By Kera Abraham, Mark C. Anderson, Sara Rubin, Arvin Temkar and Walter Ryce
Monterey County Weekly
Kristin Cushman, Executive director of The Offset Project | Because she helps businesses, events, and organizations make sustainable choices.
Pacific Grove’s Kristin Cushman remembers the first time she ended up in a dumpster: “My kids’ friends, who were in early middle school, walked by and they said ‘Your mom is jumping in the dumpster.’”
“So that’s what that feels like,” she remembers thinking.
She found something more than that awareness. She found recyclables and compostables that could find new lives rather than their scheduled landfill fate.
When Gov. Jerry Brown signed AB 341 into law in 2011 – mandating 75 percent diversion of solid waste away from trash deposits by 2020 – she had already launched The Offset Project and was well on her way to working with every major event coming through the area, from First City Festival to Monterey Jazz Festival, Red Bull U.S. MotoGP to the AT&T Pebble Beach National Pro Am. The latter led to a national contract with Professional Golfers Association. Her work with the Big Sur International Marathon helped earn the race the nation’s first green rating.

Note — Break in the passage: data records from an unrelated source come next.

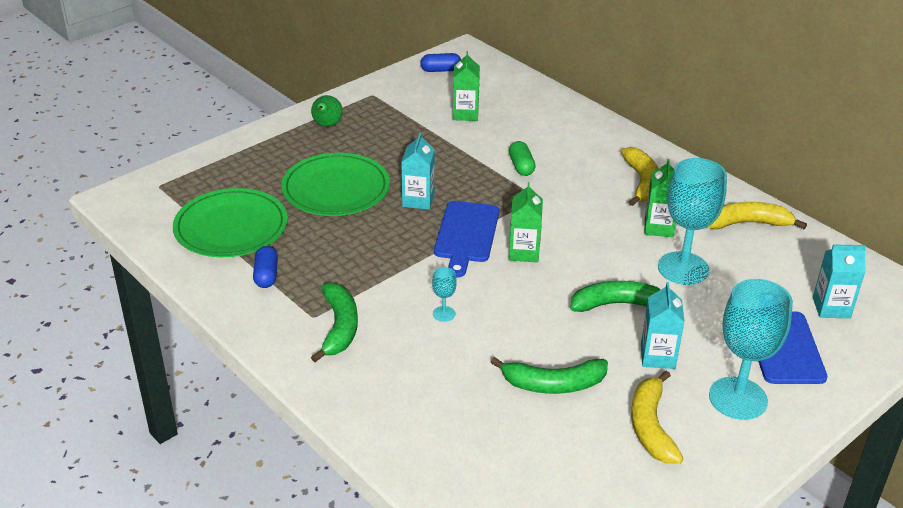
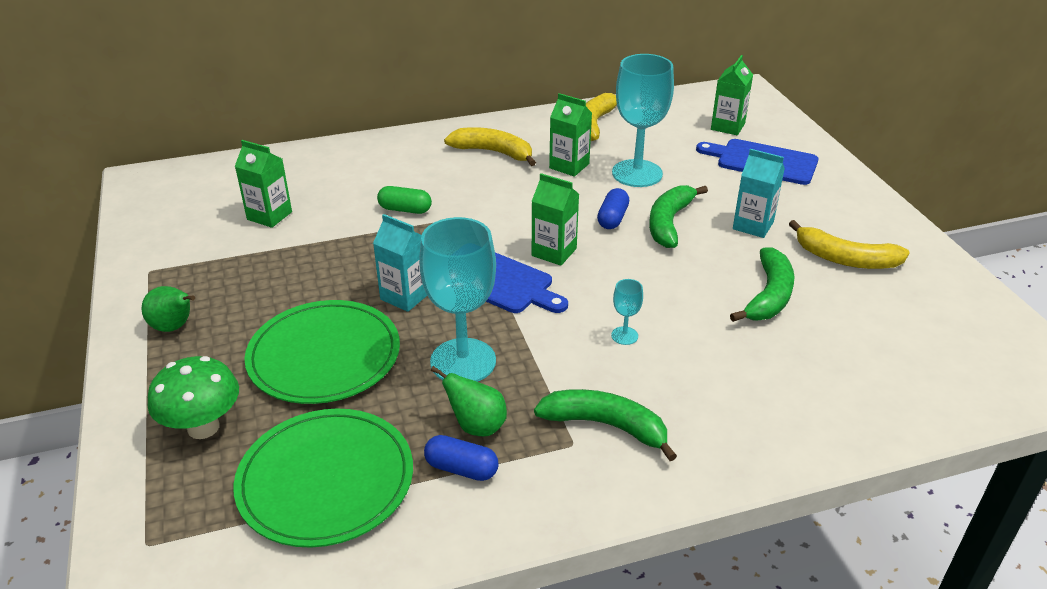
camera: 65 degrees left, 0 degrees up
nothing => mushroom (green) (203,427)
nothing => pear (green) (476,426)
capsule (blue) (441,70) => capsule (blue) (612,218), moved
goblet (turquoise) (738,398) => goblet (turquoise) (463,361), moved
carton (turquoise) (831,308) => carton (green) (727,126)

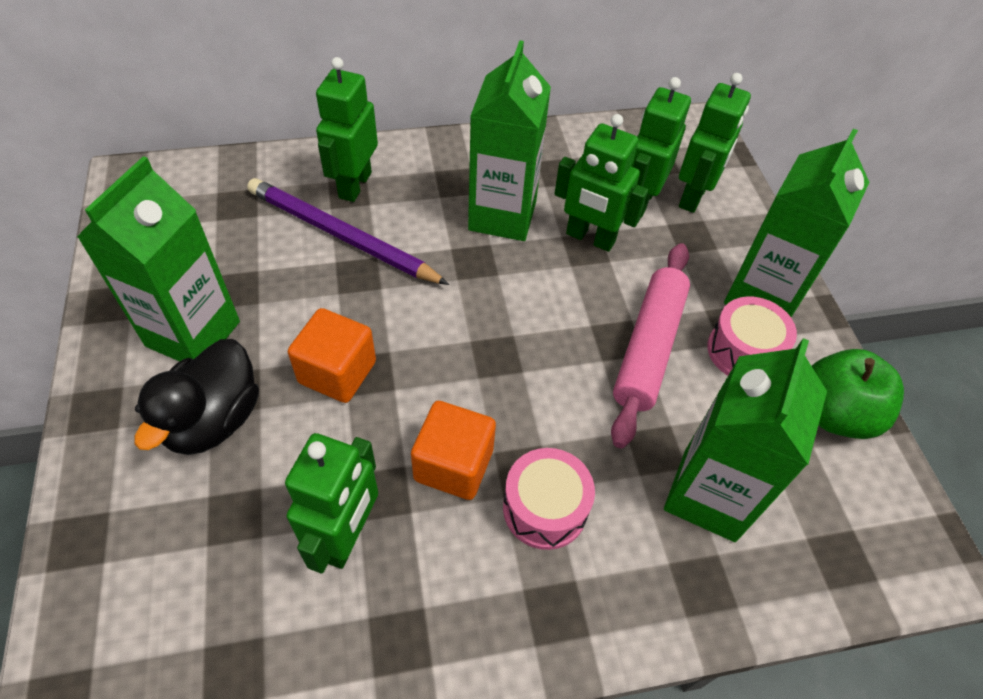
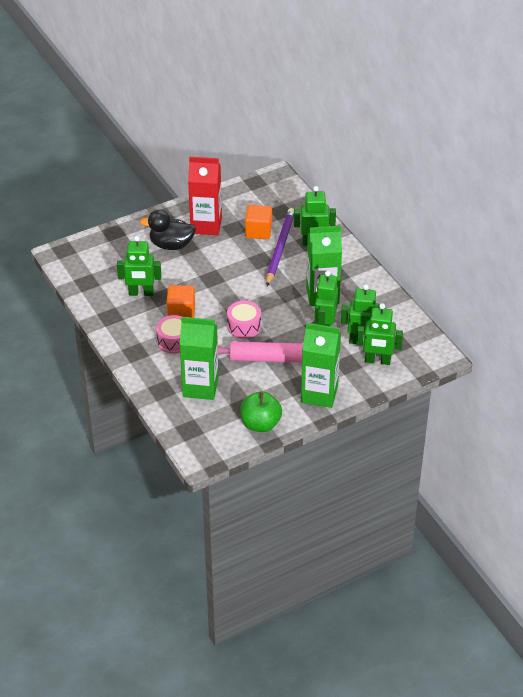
camera: 75 degrees right, 10 degrees down
cube (orange) (337,372) => cube (orange) (258,231), moved
drum (pink) (743,351) => drum (pink) (244,326), moved
carton (green) (193,334) => carton (red) (206,225)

While cities like New York and San Francisco apply similar programs, her food waste – collection program is now standard procedure at events and a range of hotels in Monterey County, resulting in the diversion of tons of waste every couple of months. Scores of volunteers are deputized in sustainable waste management, like the 140 who helped the 2013 AT&T. She’s inked contracts with school districts, cities and the county – and anticipates getting a two-year project from the State of California – to coordinate recycling projects for Salinas and South County. She’s also launched the Monterey Bay Carbon Fund, a carbon trading network. Her partnership with Monterey Bay area schools celebrated its first solar energy system implementation just a few weeks back.
And she’s not beyond going after the last ball of aluminum foil in the wrong receptacle.
“I don’t think I knew what I was getting myself into, but you see a vision and a potential and you just get going on it,” she says.